I too organized an exhibition of art from a secure hospital, work that would not be seen were it not for the co-operation of staff at the hospital. This exhibition was never proposed as an exhibition of “Outsider Art” but was interpreted in a published critique as such. What came through loud and clear in the public response to the work was the courage of the artists and its shared humanity, a gift indeed for anyone. I wrote an accompaniment to the exhibition entitled “Art and Mind”,
What you see here are a series of snapshots, of journeys through memories and inner experience, manifest in visual form by people who use art as a means of articulating states of mind, often via intuitive and spontaneous impulses, driven by an inner need and often a compulsion to understand. It is important for us not to sensationalise, or to interpret the work in a directly literal way. The symbolism within the work often reveals linguistic metaphors of recollections and memories in which the patient-artist is searching for a deeper understanding of her/his psychic experiences. In many ways this is, in an intense and concentrated way what all artists intend in constructing visual language as a means of discovering meaning and reality in their perception of the world.
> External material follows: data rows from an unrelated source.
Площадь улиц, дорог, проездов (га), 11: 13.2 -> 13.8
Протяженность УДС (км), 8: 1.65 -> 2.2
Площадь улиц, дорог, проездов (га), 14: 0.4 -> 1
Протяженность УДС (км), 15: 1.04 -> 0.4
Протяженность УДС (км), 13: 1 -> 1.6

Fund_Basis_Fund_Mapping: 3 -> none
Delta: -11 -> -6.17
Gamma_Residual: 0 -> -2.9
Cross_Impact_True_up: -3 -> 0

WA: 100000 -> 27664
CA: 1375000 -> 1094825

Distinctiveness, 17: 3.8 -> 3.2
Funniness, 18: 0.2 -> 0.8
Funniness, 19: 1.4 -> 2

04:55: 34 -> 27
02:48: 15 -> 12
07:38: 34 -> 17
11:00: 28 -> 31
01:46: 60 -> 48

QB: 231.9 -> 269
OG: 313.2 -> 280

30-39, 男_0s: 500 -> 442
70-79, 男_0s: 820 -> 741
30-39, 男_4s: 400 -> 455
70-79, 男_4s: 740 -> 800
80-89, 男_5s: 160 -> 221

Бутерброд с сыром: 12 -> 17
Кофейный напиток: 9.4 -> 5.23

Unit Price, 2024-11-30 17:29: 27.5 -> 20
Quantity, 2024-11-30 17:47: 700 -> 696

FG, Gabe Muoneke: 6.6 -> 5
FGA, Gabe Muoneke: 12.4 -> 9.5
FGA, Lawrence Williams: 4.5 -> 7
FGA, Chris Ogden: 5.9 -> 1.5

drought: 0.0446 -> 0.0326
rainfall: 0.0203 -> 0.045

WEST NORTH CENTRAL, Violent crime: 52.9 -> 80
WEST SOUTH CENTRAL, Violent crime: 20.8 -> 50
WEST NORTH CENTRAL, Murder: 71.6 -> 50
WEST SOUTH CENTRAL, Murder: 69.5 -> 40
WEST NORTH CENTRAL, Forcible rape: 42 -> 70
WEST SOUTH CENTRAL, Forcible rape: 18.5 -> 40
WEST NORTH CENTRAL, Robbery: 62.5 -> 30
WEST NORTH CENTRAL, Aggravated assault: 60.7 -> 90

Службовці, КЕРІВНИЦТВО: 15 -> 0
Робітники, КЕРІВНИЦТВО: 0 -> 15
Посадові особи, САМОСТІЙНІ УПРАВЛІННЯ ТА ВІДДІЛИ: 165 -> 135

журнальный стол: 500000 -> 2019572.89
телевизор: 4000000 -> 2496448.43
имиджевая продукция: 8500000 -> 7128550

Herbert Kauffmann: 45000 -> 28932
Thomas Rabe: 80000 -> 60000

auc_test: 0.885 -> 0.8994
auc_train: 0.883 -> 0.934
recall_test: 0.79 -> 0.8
Just as anthropology went through its crisis of identity, “antropologists of the mind” have their own territories of colonisation and exotic analysis. As such, I feel that “Outsider Art” should re-examine its premise in a more consultative and inclusive way with those upon whom the gaze falls.
This article was first published in ASYLUM Magazine (2003).
John Holt is an artist and writer and was a Fellow in Art and Design at Loughborough University and founder of A.I.M. (Artists in Mind) an organisation set up to promote and explore creativity in those in emotional and spiritual crisis within a safe environment.